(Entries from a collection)
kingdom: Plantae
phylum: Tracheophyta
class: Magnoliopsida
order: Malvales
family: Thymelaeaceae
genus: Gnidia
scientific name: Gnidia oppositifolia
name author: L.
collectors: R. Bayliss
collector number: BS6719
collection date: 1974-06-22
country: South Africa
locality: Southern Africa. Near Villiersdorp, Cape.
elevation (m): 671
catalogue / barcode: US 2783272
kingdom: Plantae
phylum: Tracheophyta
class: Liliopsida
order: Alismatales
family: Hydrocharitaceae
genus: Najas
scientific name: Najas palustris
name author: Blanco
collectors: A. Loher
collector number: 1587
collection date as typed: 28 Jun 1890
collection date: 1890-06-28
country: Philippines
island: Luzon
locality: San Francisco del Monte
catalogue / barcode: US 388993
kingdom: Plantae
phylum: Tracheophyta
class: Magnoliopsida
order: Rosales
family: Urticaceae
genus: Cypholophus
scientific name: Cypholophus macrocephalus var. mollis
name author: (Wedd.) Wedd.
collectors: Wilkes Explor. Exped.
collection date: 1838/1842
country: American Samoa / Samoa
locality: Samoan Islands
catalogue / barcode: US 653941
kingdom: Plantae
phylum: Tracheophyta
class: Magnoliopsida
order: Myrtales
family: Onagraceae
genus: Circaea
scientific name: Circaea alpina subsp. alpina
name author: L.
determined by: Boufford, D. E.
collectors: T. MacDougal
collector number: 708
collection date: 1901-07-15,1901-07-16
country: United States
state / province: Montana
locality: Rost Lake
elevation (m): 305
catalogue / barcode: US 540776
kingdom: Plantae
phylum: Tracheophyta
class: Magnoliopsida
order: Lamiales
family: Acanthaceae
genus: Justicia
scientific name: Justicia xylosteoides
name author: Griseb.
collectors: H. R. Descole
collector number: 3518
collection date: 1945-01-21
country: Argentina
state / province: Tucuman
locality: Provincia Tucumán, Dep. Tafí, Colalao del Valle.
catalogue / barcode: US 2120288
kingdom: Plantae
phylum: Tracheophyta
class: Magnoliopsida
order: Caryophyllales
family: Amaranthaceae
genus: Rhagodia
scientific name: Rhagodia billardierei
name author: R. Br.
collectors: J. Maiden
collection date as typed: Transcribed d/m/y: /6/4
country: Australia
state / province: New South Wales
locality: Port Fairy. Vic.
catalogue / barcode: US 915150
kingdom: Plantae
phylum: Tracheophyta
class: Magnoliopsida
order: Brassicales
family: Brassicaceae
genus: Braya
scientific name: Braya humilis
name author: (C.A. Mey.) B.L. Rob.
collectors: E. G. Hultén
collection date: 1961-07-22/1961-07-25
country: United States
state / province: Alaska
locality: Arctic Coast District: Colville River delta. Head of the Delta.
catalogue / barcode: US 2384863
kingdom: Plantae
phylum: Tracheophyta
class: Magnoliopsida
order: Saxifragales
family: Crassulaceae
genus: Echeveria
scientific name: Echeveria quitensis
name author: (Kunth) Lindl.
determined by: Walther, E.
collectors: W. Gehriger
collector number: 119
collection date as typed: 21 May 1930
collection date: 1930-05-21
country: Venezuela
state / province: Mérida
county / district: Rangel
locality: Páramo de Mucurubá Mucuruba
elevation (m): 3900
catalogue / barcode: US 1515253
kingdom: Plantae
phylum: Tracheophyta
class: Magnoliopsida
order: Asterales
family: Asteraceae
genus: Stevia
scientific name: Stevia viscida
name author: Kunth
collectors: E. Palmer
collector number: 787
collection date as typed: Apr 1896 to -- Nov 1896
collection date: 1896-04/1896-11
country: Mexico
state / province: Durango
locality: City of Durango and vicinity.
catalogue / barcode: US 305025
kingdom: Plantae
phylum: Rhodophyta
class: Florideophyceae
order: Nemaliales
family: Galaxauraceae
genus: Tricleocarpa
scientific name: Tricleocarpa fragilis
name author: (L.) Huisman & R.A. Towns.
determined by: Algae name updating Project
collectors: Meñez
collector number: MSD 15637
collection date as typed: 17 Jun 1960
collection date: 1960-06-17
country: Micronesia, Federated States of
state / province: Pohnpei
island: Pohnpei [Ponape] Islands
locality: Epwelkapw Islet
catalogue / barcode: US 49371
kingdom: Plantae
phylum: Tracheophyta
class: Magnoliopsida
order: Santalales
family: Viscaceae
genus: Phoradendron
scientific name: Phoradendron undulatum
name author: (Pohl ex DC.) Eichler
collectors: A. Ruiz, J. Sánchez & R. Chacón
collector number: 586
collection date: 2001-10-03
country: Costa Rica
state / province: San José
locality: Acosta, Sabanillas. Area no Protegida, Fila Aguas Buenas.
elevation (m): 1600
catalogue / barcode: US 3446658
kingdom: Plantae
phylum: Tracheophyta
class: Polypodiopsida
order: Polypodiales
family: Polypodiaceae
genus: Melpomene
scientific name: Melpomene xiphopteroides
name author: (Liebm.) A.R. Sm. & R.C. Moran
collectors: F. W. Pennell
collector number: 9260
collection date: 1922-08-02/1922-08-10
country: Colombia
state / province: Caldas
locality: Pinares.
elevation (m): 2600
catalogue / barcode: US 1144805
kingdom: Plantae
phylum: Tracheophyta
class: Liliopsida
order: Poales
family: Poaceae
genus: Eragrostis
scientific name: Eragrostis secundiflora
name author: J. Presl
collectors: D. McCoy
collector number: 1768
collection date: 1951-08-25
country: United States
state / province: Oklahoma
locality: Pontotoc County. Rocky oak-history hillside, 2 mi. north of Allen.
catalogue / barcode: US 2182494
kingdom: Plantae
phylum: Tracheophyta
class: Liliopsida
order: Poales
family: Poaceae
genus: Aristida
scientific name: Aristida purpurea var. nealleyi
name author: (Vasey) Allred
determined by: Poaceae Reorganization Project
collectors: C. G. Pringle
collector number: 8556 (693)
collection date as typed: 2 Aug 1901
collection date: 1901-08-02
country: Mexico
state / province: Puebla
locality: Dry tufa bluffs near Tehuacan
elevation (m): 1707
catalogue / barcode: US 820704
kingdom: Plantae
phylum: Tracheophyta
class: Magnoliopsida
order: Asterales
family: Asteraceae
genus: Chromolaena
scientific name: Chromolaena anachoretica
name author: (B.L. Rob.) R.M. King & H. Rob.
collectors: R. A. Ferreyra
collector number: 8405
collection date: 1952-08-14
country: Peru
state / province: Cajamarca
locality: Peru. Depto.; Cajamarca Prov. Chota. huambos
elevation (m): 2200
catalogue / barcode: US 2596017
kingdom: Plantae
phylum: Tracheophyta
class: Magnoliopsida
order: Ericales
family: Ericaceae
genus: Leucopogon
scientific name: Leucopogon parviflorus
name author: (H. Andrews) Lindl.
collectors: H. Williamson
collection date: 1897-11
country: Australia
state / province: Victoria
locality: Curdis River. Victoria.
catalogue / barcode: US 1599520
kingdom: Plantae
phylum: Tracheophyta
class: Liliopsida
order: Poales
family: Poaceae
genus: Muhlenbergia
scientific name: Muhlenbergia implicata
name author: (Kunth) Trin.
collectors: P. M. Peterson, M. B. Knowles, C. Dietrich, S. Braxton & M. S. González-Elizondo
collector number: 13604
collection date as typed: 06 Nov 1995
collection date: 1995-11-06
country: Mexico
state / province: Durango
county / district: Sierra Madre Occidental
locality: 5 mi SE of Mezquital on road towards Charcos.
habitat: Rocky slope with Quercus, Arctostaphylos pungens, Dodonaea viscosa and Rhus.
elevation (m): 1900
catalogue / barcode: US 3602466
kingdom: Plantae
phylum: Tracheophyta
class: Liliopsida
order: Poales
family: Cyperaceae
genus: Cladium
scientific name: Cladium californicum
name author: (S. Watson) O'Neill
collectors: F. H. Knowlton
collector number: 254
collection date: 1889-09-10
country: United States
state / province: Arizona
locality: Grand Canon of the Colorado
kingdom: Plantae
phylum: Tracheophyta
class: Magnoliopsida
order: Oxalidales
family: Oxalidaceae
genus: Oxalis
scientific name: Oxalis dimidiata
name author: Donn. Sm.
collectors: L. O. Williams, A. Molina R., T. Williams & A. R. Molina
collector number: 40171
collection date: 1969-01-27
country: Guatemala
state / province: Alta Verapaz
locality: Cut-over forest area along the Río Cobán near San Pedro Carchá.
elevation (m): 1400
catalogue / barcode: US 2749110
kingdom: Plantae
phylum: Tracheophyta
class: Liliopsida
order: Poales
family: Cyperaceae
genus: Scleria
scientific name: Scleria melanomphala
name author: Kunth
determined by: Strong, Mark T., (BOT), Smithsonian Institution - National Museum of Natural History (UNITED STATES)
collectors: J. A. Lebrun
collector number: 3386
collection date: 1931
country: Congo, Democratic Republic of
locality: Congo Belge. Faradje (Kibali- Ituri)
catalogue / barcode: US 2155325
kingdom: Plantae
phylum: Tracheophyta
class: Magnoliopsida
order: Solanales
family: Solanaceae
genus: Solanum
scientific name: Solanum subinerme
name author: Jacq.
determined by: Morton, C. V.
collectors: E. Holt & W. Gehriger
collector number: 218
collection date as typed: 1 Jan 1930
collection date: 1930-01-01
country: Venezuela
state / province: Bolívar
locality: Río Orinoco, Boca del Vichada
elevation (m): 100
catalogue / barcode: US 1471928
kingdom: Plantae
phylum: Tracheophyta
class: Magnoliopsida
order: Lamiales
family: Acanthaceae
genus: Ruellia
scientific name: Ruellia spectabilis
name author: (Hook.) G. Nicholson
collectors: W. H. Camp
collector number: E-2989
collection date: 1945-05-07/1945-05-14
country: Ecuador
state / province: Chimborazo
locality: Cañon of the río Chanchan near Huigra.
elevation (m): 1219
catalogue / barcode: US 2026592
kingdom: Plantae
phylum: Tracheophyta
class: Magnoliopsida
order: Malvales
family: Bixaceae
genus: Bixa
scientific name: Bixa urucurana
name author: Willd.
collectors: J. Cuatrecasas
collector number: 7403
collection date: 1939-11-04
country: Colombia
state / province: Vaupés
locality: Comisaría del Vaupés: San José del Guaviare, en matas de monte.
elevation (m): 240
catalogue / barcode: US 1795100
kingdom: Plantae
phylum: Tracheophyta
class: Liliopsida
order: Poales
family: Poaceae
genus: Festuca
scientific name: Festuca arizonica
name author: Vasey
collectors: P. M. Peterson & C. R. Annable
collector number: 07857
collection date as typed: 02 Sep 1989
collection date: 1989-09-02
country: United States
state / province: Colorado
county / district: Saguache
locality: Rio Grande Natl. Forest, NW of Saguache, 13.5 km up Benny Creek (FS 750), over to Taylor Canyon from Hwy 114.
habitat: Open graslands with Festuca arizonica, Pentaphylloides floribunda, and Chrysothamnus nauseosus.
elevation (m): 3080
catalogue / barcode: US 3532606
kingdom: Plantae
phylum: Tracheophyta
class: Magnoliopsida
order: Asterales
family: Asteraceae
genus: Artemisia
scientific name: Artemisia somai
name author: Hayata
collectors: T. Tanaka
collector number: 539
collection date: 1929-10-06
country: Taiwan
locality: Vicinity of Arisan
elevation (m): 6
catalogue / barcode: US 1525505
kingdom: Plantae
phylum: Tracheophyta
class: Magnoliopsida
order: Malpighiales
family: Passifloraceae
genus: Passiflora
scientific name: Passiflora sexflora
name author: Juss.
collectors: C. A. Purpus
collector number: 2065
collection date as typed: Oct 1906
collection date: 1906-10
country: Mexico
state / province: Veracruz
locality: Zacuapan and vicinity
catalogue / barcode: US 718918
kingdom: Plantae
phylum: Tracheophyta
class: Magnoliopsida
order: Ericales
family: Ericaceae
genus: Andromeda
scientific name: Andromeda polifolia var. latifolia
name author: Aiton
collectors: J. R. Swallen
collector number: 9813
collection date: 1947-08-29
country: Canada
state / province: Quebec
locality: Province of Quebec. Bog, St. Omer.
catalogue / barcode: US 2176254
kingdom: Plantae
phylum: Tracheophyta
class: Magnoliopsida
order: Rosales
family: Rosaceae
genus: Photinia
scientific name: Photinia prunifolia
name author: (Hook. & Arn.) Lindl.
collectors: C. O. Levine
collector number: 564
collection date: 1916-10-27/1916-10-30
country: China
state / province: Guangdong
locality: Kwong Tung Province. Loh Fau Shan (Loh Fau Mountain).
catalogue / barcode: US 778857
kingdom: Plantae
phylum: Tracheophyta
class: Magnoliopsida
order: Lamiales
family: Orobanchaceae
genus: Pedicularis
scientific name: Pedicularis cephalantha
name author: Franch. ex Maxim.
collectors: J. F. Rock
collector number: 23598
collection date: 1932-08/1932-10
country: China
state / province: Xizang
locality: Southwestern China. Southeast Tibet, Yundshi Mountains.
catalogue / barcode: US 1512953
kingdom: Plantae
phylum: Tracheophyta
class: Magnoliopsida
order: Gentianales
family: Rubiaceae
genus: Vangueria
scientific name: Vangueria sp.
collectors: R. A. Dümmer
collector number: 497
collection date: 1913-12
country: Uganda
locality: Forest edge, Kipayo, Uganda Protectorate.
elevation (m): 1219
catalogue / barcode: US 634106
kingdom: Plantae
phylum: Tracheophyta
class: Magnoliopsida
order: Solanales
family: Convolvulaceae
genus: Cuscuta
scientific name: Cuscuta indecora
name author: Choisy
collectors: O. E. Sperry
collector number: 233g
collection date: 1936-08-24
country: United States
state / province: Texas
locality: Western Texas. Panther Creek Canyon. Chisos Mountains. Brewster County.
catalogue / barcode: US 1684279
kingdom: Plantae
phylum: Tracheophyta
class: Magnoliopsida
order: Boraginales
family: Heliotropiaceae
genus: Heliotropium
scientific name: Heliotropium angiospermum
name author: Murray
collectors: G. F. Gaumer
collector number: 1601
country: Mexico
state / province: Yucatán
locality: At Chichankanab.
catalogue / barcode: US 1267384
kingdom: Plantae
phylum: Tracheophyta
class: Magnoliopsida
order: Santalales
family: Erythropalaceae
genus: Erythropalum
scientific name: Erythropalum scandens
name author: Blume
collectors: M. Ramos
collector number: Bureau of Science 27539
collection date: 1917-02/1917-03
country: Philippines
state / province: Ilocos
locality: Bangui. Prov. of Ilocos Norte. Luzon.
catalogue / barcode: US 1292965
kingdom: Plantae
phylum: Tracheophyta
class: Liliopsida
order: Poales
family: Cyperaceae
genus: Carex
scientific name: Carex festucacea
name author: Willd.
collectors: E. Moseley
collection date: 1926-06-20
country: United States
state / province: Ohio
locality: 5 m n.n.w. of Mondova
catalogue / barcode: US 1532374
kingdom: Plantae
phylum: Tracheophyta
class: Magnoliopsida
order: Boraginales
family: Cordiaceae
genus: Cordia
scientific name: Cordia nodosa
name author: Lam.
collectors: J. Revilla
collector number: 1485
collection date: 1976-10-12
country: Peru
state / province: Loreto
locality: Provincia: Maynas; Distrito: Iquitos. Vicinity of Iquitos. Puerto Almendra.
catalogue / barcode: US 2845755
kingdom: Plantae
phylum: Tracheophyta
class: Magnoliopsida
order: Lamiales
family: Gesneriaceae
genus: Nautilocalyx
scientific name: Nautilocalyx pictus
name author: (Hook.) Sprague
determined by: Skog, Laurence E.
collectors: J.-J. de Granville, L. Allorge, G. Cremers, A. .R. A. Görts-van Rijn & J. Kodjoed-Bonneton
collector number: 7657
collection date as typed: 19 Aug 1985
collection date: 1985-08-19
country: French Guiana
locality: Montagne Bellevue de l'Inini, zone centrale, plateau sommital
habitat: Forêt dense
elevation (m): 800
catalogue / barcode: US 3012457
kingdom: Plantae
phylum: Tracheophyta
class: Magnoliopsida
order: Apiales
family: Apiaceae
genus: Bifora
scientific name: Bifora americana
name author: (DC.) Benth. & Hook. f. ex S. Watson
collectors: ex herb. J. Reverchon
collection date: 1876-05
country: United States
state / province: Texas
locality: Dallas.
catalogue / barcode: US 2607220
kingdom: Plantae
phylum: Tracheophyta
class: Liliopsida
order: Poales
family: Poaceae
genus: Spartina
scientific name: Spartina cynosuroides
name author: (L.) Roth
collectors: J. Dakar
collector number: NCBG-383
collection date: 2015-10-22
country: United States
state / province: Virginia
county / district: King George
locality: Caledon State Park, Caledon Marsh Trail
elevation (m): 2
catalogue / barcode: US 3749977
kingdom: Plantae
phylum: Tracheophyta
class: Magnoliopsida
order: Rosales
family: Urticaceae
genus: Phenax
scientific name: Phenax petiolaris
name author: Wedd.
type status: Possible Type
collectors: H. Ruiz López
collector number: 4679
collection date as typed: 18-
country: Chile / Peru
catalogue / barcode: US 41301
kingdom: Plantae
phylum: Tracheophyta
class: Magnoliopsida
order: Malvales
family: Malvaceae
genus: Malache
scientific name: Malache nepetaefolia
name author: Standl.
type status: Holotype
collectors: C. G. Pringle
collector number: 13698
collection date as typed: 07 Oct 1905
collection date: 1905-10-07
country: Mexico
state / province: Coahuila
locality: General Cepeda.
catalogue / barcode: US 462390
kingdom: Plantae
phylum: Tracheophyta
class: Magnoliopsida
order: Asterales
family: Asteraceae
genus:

--- Work required ---
Can you arrange these items as a two-column CSV with the headers "field" and "value", one row per line, each part in its own quoted field and any line breaks turned into spaces? Begin at the line that contains "collector number: 07857" and stop after the line that contains "collection date as typed: Oct 1906", leaving out everything else.

--- Written response ---
field,value
"collector number:","07857"
"collection date as typed:","02 Sep 1989"
"collection date:","1989-09-02"
"country:","United States"
"state / province:","Colorado"
"county / district:","Saguache"
"locality:","Rio Grande Natl. Forest, NW of Saguache, 13.5 km up Benny Creek (FS 750), over to Taylor Canyon from Hwy 114."
"habitat:","Open graslands with Festuca arizonica, Pentaphylloides floribunda, and Chrysothamnus nauseosus."
"elevation (m):","3080"
"catalogue / barcode:","US 3532606"
"kingdom:","Plantae"
"phylum:","Tracheophyta"
"class:","Magnoliopsida"
"order:","Asterales"
"family:","Asteraceae"
"genus:","Artemisia"
"scientific name:","Artemisia somai"
"name author:","Hayata"
"collectors:","T. Tanaka"
"collector number:","539"
"collection date:","1929-10-06"
"country:","Taiwan"
"locality:","Vicinity of Arisan"
"elevation (m):","6"
"catalogue / barcode:","US 1525505"
"kingdom:","Plantae"
"phylum:","Tracheophyta"
"class:","Magnoliopsida"
"order:","Malpighiales"
"family:","Passifloraceae"
"genus:","Passiflora"
"scientific name:","Passiflora sexflora"
"name author:","Juss."
"collectors:","C. A. Purpus"
"collector number:","2065"
"collection date as typed:","Oct 1906"